Of course, it aired as a pitifully one-sided segment. The producers of Celebrity Rehab edited it all down to air only the most confrontational, sensationalistic pro-Steven crap for the show. All the truthful, legitimate points I had made about Steven's manipulative, abusive behavior were taken out. Steven was made to look like the victim. I was forced to endure all the devastating moments, including Steven’s obscenity-laced rants over the damage I had inflicted upon him at a tender age. It made me look selfish, wicked, heartless and completely wrong. No judge, no jury, and no mercy. Guilty.
If this was what audiences have been watching, I hope they're aware that it’s all twisted to maximize the drama at the cost of the truth.
Even the title is misleading. They're not celebrities; they're chemically-dependent wannabes desperately clinging to their fading 15 minutes of years past; whatever the producers can dredge up from the Hollywood has-been bin.
When the episode finally aired, I thought I could weather it but soon became a basket case. They ran a mean-spirited, provocative promo for the "Family Weekend" episode. It contained the most humiliating scene, where Steven threw up his hands in disgust and walked out on me the second time. The spot was shown incessantly on every network and major cable channel for weeks ahead of the broadcast date. The calls kept flooding in, and some of them were shattering. One woman remarked, I had to be the most hated mother in America.
Jamie was very upset with the way the show manipulated the cast and the guests, but he was able to put it in perspective. It's all about getting people to tune in, and the show wouldn't have been picked up for another season if it wasn't drawing decent numbers. It's pathetic, but nobody wants to see Steven and his mom hugging and making up. They needed that promo of Steven storming out of the room because they know audiences love to watch people in anger and pain. Jamie smiled and won my heart although it was already his. He proclaimed, "You're a great mom and the only people that need to know that are me and [Steven's brother] Kenny." Jamie's loving declaration helped to calm me down.

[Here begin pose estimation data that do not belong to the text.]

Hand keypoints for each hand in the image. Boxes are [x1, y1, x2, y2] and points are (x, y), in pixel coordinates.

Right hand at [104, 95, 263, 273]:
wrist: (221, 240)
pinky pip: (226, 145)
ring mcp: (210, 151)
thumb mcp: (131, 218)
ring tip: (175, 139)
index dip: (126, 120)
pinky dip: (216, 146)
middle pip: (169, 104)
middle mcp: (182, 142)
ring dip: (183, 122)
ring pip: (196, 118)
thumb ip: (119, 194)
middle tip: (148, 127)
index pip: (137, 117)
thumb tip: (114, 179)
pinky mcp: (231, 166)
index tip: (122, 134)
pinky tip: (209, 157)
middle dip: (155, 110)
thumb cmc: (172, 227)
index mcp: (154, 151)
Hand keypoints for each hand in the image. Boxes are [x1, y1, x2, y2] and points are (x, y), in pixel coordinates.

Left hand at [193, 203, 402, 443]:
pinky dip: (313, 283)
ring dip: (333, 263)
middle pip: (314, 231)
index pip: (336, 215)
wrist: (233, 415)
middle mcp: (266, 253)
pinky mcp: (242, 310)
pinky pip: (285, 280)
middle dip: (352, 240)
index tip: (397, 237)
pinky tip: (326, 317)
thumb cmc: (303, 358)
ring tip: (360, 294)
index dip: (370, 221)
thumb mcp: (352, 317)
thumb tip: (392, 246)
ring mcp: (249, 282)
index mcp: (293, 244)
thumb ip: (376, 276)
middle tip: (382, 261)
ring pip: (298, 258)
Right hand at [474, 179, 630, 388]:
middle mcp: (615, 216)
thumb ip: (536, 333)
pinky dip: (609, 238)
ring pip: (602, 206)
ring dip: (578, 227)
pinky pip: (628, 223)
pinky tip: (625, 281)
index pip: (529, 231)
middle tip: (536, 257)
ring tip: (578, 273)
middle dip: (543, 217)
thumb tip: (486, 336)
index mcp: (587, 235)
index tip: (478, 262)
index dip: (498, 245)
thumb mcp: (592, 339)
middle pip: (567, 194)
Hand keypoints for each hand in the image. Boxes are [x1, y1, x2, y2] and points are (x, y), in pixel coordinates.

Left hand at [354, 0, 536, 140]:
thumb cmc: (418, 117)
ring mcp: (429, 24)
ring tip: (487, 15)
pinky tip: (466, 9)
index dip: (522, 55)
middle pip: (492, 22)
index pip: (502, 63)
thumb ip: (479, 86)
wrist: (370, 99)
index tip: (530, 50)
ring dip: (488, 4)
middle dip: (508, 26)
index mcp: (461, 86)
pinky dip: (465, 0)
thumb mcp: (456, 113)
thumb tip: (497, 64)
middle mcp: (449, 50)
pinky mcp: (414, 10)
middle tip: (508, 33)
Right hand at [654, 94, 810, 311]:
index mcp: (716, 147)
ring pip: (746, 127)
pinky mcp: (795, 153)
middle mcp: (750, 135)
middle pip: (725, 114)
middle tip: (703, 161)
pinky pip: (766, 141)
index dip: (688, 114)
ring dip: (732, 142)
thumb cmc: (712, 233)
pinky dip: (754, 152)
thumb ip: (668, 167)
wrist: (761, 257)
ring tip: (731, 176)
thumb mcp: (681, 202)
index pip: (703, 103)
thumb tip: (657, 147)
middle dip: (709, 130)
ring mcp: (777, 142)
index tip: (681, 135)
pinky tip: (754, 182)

Regardless of how I came off, I still hoped that Doctor Drew would help Steven. Steven was still smart enough to do anything he wanted with his life, and if they could get him to set his mind to cleaning up, he would. I knew that would be my only chance to fix the ill will between us. It had to begin with a clean and sober son. Until then I couldn't blame myself for Steven's situation, couldn’t do anything to change it, and couldn’t be bitter because the show was using his damaged state to boost their ratings.